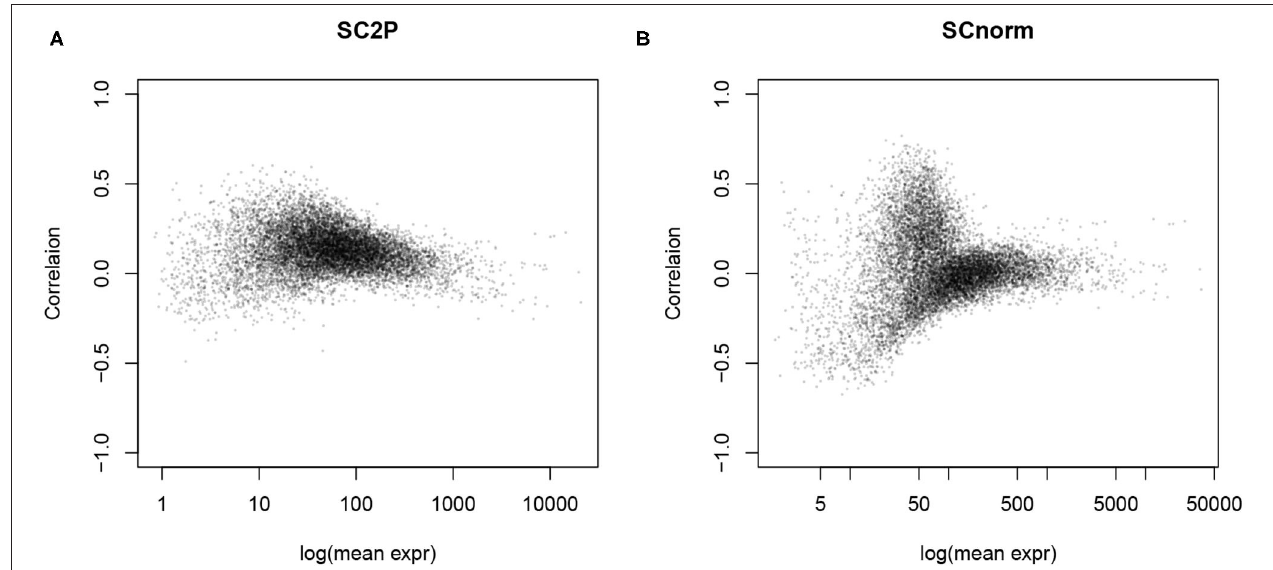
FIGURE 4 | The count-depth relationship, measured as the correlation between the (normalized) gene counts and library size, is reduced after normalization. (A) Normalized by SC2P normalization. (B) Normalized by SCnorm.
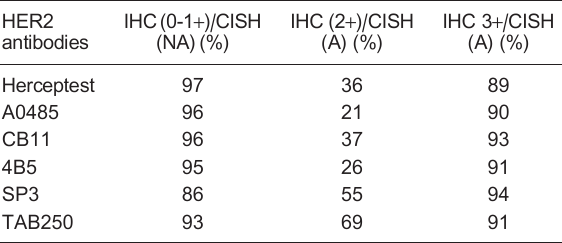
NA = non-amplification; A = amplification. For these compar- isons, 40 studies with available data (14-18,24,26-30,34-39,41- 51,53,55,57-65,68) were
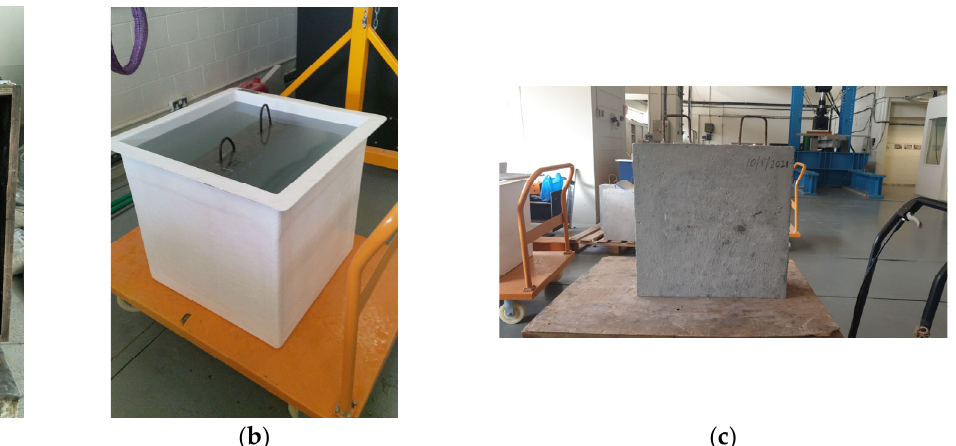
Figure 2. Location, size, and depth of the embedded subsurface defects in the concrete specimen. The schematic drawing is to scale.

Task description =>
Your task is to write out, exactly and without pictures, only the lines from the one holding "NA = non-amplification;" to the last line of the data.

Exercise answer =>
NA = non-amplification; A = amplification. For these compar- isons, 40 studies with available data (14-18,24,26-30,34-39,41- 51,53,55,57-65,68) were
Figure 2. Location, size, and depth of the embedded subsurface defects in the concrete specimen. The schematic drawing is to scale.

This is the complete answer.